--- Supplied information Enclosed Below ---

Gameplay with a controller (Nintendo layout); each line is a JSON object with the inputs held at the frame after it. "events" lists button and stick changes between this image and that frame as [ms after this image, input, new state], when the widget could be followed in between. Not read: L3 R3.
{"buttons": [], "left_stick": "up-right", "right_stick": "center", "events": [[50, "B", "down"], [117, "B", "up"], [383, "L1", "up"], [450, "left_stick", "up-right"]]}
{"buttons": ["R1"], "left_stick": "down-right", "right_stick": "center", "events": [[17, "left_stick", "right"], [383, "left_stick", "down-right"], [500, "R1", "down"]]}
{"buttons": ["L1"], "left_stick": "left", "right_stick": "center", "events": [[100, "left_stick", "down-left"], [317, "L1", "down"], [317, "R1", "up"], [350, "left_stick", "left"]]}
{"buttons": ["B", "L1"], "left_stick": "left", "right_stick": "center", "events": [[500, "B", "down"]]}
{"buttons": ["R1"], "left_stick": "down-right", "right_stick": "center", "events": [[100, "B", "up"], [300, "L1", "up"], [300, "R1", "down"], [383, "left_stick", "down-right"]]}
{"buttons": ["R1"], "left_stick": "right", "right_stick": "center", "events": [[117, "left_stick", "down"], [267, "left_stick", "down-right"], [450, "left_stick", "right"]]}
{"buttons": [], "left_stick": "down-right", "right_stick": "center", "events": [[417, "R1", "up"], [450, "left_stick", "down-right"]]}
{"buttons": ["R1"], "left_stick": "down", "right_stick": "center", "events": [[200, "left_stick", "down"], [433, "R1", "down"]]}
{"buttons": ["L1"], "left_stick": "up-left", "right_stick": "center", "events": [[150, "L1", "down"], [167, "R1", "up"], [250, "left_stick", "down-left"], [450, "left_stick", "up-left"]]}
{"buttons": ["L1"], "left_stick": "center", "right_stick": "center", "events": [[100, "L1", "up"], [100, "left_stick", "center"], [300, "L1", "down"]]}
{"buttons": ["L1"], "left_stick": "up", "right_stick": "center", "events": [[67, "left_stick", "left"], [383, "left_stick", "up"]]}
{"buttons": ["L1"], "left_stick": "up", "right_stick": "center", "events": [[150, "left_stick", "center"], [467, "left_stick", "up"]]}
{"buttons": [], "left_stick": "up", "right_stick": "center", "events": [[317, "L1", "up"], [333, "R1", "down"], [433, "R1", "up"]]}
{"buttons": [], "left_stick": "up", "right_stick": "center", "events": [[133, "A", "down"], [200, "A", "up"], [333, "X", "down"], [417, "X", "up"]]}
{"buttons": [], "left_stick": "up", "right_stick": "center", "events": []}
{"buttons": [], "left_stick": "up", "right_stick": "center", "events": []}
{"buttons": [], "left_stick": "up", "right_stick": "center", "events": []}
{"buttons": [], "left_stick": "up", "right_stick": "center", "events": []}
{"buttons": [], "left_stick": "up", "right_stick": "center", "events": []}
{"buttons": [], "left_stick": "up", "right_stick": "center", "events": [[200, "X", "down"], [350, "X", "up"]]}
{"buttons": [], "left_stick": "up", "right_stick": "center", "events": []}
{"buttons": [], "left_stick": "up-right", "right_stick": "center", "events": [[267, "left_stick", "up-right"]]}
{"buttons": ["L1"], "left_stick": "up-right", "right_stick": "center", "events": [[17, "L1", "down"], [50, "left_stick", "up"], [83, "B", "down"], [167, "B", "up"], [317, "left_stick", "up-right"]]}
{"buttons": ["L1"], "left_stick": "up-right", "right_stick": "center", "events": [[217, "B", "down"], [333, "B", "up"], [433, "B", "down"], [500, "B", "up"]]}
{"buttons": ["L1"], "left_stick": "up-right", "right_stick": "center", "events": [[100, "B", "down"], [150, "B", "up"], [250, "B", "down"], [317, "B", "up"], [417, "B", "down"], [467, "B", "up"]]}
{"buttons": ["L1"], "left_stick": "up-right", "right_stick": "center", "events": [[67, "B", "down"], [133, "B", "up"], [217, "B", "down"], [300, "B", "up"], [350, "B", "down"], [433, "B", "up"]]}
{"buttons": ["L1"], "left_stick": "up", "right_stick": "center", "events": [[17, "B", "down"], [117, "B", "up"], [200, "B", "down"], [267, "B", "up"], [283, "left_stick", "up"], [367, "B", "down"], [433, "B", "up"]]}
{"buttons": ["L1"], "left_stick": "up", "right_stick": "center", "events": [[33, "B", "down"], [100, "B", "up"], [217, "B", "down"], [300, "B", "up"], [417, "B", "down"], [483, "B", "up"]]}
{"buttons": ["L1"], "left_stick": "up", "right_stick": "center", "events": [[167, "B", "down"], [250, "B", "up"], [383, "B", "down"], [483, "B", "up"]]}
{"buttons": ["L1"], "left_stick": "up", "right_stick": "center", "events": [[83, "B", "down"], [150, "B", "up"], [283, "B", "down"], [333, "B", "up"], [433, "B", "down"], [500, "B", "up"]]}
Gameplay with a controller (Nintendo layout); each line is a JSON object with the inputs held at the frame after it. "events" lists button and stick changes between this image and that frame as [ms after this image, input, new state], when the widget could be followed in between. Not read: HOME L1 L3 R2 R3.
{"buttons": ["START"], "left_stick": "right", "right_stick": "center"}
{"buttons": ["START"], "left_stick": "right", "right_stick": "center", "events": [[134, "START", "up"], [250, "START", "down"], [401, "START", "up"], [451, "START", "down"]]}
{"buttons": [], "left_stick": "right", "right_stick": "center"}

--- End of Enclosed Supplied information ---

Within the listing above, work out the number of lines that hold "each", and give that number alone.

# Exercise output:
2